The idea for an alternative Widow’s Support Group came after she attended an established group led by a social worker. After the meeting, she was asked not to return. It was quite a shock to be kicked out of a Widow’s Support Group, of all things. Apparently, she wasn’t wallowing in her tragedy, sadness and confusion in the most socially acceptable way. After that experience, Aikman opted to create her own kind of positive, moving forward support group where one of the women set the tone by saying that the best antidote to unhappiness was replacing it with happiness.
The group planned monthly meetings on Saturday nights, the most difficult night of the week for newly widowed or divorced women who are no longer welcomed by their coupled friends. They began stepping out of their lives to make great adventures happen and chose to travel to Morocco, one place none of them had ever been before. As a group and individually, they created their own life-changing experiences, responding in their own way. In Morocco, they immersed in local rituals and traditions. Their guide planned a number of surprise activities for them, including an evening meeting with Moroccan widows, communicating via an interpreter.

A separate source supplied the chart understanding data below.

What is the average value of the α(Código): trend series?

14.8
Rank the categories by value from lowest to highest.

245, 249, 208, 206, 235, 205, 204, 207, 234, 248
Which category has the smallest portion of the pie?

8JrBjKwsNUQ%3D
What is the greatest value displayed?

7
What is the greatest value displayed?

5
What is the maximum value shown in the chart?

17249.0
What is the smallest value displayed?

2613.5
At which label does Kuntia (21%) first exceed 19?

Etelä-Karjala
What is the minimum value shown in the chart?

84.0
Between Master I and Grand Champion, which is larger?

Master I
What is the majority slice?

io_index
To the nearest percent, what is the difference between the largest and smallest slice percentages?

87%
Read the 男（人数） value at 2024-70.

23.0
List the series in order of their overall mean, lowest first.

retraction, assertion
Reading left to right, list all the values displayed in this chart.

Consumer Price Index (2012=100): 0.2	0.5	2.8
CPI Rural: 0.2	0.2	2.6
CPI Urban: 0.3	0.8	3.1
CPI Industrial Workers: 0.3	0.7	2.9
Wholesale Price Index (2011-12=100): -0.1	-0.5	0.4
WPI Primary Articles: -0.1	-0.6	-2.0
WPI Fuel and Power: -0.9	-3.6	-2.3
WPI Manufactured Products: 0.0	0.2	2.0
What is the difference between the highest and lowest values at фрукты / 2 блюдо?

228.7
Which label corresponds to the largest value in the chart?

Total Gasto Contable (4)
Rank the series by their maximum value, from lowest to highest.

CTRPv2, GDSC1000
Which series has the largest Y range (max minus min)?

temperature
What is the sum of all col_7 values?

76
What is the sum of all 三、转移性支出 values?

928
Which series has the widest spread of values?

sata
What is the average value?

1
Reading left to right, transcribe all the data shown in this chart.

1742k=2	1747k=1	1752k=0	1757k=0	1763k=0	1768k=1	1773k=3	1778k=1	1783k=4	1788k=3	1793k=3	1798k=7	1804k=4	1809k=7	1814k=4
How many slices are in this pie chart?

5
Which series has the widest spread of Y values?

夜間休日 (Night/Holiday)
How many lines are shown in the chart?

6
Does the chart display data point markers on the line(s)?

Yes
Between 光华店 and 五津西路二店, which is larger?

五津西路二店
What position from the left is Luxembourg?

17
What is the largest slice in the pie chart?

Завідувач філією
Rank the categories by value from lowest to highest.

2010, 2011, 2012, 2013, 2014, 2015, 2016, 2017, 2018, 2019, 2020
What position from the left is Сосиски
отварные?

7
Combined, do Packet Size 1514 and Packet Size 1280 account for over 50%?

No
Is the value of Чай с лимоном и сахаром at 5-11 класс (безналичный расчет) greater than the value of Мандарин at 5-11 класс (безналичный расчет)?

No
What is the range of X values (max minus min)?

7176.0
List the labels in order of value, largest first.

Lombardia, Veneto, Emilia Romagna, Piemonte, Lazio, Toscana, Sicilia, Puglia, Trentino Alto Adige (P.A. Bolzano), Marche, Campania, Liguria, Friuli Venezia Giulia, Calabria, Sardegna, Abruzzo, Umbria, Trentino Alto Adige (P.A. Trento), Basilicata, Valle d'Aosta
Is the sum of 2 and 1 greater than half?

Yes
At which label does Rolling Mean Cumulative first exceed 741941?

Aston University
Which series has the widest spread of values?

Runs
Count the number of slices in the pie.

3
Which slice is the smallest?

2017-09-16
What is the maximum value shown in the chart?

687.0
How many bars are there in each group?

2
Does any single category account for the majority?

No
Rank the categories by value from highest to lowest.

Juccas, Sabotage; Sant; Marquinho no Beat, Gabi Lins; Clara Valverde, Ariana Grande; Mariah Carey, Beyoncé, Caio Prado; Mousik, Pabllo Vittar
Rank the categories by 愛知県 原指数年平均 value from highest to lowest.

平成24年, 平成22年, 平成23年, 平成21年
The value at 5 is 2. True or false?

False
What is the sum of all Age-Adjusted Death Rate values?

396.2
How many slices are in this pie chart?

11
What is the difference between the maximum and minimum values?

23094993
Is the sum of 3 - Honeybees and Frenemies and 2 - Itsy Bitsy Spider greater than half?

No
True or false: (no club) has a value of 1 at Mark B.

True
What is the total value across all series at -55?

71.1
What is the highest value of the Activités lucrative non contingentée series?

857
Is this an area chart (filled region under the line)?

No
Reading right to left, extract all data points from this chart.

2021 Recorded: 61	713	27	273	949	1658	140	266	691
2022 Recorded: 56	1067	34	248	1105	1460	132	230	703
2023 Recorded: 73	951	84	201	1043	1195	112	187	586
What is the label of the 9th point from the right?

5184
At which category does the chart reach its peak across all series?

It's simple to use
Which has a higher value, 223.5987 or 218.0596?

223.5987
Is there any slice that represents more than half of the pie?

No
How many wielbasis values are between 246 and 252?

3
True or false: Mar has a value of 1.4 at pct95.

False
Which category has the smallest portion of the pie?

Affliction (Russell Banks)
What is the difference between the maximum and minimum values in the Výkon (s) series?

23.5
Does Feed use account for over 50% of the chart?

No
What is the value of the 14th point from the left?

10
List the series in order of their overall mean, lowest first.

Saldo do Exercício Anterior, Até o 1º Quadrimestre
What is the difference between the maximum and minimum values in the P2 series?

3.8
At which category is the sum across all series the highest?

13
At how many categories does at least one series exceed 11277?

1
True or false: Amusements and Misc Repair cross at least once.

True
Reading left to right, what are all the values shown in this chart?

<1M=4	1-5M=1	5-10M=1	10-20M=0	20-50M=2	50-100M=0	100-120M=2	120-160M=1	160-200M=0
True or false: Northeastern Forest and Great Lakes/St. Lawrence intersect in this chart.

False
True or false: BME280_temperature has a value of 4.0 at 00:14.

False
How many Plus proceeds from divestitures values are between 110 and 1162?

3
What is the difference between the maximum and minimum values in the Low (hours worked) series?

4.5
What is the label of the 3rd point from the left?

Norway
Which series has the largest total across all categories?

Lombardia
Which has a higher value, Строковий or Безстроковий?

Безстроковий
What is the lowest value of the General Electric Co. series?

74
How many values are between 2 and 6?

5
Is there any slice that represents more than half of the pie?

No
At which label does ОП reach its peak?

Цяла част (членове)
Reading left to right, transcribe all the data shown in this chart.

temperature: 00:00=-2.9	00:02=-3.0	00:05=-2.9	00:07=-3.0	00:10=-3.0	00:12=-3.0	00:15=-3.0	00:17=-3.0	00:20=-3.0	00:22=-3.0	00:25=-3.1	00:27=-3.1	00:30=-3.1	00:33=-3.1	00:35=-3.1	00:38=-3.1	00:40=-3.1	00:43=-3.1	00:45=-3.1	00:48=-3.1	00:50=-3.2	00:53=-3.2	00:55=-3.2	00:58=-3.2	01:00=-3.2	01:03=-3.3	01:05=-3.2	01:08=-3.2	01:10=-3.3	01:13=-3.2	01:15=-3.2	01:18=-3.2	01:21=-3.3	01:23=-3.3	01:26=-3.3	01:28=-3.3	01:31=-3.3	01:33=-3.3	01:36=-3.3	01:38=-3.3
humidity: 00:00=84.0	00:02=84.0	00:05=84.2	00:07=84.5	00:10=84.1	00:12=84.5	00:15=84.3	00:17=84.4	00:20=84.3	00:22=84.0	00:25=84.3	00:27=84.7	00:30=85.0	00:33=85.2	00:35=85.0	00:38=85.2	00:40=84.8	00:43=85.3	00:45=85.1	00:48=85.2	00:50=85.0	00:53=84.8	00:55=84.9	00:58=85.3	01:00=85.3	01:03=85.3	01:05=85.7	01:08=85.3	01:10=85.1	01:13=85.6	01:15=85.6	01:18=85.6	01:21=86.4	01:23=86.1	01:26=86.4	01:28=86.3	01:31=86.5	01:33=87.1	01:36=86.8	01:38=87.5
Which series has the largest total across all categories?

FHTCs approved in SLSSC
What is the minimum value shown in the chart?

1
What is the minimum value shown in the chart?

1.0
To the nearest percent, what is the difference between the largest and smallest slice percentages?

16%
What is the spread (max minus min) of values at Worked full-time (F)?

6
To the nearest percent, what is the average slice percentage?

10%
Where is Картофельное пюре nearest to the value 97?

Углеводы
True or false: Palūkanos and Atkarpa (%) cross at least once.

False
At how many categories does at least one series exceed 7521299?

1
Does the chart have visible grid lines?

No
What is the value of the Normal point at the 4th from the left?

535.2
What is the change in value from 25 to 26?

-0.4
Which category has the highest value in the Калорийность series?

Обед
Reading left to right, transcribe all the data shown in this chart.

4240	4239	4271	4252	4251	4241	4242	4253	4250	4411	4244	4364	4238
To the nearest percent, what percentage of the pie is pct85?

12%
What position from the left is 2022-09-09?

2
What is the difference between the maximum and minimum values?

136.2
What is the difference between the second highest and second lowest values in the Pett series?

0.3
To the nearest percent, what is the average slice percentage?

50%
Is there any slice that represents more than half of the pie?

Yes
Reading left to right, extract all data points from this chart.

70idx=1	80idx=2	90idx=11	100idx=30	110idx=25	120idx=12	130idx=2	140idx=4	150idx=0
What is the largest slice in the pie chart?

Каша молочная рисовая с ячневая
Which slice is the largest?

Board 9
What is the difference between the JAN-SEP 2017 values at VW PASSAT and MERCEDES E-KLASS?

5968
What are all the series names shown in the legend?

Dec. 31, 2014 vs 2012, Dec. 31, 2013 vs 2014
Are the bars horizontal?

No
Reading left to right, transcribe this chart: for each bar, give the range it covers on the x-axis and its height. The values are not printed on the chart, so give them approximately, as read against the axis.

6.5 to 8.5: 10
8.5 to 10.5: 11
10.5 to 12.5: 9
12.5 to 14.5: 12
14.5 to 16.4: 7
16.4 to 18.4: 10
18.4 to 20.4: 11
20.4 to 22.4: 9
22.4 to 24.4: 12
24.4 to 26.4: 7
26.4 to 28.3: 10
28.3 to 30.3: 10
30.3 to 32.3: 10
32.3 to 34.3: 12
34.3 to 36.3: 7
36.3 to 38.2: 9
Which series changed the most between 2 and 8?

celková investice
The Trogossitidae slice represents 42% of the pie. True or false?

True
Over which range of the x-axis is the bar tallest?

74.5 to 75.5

Life-changing travel can happen anytime, anywhere, by design, happenstance or history. These six women were all very different from each other yet were each rebuilding their lives after a major life change and loss. The wide variety of opinions on how they most wanted to spend their time on this trip was almost comical. There are life changing trips some travelers dream about visiting a particular place while others are surprised by their own personal growth in ways not previously considered. My personal motto is: Don’t wait for a tragedy to strike to create a change or make something great happen. Enjoy today. Where will you go next? What will you do? Whose life will you change?